Transcribe the data that follows, exactly and in full.
━━━━━ Information given ━━━━━
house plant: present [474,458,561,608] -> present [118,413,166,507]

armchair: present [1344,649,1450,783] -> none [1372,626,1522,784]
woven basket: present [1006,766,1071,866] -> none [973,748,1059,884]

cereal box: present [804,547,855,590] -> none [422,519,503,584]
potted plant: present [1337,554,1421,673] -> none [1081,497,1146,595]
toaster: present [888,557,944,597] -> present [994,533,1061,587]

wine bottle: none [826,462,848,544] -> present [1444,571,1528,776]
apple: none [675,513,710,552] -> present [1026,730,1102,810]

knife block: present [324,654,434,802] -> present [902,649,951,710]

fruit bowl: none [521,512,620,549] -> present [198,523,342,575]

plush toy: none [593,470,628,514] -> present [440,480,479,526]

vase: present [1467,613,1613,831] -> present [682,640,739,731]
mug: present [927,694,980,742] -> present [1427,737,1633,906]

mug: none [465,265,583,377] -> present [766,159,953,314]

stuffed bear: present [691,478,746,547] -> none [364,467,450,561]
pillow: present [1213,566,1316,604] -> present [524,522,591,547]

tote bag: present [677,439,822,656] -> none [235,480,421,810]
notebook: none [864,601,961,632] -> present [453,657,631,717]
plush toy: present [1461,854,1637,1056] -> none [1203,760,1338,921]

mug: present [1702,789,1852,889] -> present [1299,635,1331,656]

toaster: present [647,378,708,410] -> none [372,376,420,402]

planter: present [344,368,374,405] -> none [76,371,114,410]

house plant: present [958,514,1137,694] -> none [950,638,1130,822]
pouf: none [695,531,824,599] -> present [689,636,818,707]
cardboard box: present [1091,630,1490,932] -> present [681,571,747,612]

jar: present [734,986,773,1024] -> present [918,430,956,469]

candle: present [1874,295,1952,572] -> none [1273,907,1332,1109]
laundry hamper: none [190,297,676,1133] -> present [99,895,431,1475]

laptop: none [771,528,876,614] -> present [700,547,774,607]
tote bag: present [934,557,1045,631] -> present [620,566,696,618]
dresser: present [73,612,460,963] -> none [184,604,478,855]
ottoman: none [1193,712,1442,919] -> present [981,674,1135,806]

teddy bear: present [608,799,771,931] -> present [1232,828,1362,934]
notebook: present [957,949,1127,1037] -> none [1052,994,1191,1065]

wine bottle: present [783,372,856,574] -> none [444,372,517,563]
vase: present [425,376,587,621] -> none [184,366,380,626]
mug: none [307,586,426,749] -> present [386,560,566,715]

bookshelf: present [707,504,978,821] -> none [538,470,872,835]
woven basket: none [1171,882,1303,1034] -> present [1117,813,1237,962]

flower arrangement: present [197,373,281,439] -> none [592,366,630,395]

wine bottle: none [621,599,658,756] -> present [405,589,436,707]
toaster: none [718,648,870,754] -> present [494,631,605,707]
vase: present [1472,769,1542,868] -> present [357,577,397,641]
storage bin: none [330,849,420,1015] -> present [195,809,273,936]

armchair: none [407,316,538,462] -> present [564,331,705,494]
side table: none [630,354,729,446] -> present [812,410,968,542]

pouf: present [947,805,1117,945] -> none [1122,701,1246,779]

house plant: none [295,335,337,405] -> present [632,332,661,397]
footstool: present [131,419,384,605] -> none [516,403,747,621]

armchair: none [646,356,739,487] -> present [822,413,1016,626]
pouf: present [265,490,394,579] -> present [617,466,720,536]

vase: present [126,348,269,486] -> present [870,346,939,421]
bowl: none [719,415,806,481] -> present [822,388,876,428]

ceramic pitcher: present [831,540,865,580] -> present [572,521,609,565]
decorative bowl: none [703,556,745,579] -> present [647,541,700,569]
━━━━━
### [Result]
house plant: present [474,458,561,608] -> present [118,413,166,507]

armchair: present [1344,649,1450,783] -> none [1372,626,1522,784]
woven basket: present [1006,766,1071,866] -> none [973,748,1059,884]

cereal box: present [804,547,855,590] -> none [422,519,503,584]
potted plant: present [1337,554,1421,673] -> none [1081,497,1146,595]
toaster: present [888,557,944,597] -> present [994,533,1061,587]

wine bottle: none [826,462,848,544] -> present [1444,571,1528,776]
apple: none [675,513,710,552] -> present [1026,730,1102,810]

knife block: present [324,654,434,802] -> present [902,649,951,710]

fruit bowl: none [521,512,620,549] -> present [198,523,342,575]

plush toy: none [593,470,628,514] -> present [440,480,479,526]

vase: present [1467,613,1613,831] -> present [682,640,739,731]
mug: present [927,694,980,742] -> present [1427,737,1633,906]

mug: none [465,265,583,377] -> present [766,159,953,314]

stuffed bear: present [691,478,746,547] -> none [364,467,450,561]
pillow: present [1213,566,1316,604] -> present [524,522,591,547]

tote bag: present [677,439,822,656] -> none [235,480,421,810]
notebook: none [864,601,961,632] -> present [453,657,631,717]
plush toy: present [1461,854,1637,1056] -> none [1203,760,1338,921]

mug: present [1702,789,1852,889] -> present [1299,635,1331,656]

toaster: present [647,378,708,410] -> none [372,376,420,402]

planter: present [344,368,374,405] -> none [76,371,114,410]

house plant: present [958,514,1137,694] -> none [950,638,1130,822]
pouf: none [695,531,824,599] -> present [689,636,818,707]
cardboard box: present [1091,630,1490,932] -> present [681,571,747,612]

jar: present [734,986,773,1024] -> present [918,430,956,469]

candle: present [1874,295,1952,572] -> none [1273,907,1332,1109]
laundry hamper: none [190,297,676,1133] -> present [99,895,431,1475]

laptop: none [771,528,876,614] -> present [700,547,774,607]
tote bag: present [934,557,1045,631] -> present [620,566,696,618]
dresser: present [73,612,460,963] -> none [184,604,478,855]
ottoman: none [1193,712,1442,919] -> present [981,674,1135,806]

teddy bear: present [608,799,771,931] -> present [1232,828,1362,934]
notebook: present [957,949,1127,1037] -> none [1052,994,1191,1065]

wine bottle: present [783,372,856,574] -> none [444,372,517,563]
vase: present [425,376,587,621] -> none [184,366,380,626]
mug: none [307,586,426,749] -> present [386,560,566,715]

bookshelf: present [707,504,978,821] -> none [538,470,872,835]
woven basket: none [1171,882,1303,1034] -> present [1117,813,1237,962]

flower arrangement: present [197,373,281,439] -> none [592,366,630,395]

wine bottle: none [621,599,658,756] -> present [405,589,436,707]
toaster: none [718,648,870,754] -> present [494,631,605,707]
vase: present [1472,769,1542,868] -> present [357,577,397,641]
storage bin: none [330,849,420,1015] -> present [195,809,273,936]

armchair: none [407,316,538,462] -> present [564,331,705,494]
side table: none [630,354,729,446] -> present [812,410,968,542]

pouf: present [947,805,1117,945] -> none [1122,701,1246,779]

house plant: none [295,335,337,405] -> present [632,332,661,397]
footstool: present [131,419,384,605] -> none [516,403,747,621]

armchair: none [646,356,739,487] -> present [822,413,1016,626]
pouf: present [265,490,394,579] -> present [617,466,720,536]

vase: present [126,348,269,486] -> present [870,346,939,421]
bowl: none [719,415,806,481] -> present [822,388,876,428]

ceramic pitcher: present [831,540,865,580] -> present [572,521,609,565]
decorative bowl: none [703,556,745,579] -> present [647,541,700,569]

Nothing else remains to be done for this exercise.